This is an automated email from the ASF dual-hosted git repository.
jianliangqi pushed a commit to branch clucene
in repository https://gitbox.apache.org/repos/asf/doris-thirdparty.git
The following commit(s) were added to refs/heads/clucene by this push:
new a23a45e6e1 [Fix](analyzer) add reader ownership for chinese and
standard analyzer (#223)
a23a45e6e1 is described below
commit a23a45e6e1846a8e82194a94f1678e006d638c31
Author: airborne12 <[email protected]>
AuthorDate: Thu Jun 13 10:54:12 2024 +0800
[Fix](analyzer) add reader ownership for chinese and standard analyzer
(#223)
:::
## Requirements
A. Using the commit notification, decide whether each statement agrees with it: (i) the commit was pushed to a branch named clucene; (ii) the commit's author is listed as jianliangqi; (iii) the fix adds reader ownership for the Chinese and standard analyzers. Answer yes or no for each, quoting the words that decide it.
B. Return the part of the commit notification from "This is an automated" to "standard analyzer (#223)", copied word for word.

[Collection entries]
:::
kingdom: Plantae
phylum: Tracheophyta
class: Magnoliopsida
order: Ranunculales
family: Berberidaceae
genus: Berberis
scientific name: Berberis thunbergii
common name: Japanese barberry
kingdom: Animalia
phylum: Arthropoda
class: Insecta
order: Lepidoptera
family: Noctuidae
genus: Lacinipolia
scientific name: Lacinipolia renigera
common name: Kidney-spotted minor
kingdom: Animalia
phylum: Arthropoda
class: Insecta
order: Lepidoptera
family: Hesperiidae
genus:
:::
## Expected answers
A.
(i) Yes: "jianliangqi pushed a commit to branch clucene"
(ii) No: "Author: airborne12"
(iii) Yes: "add reader ownership for chinese and standard analyzer"

B.
This is an automated email from the ASF dual-hosted git repository.
jianliangqi pushed a commit to branch clucene
in repository https://gitbox.apache.org/repos/asf/doris-thirdparty.git
The following commit(s) were added to refs/heads/clucene by this push:
new a23a45e6e1 [Fix](analyzer) add reader ownership for chinese and
standard analyzer (#223)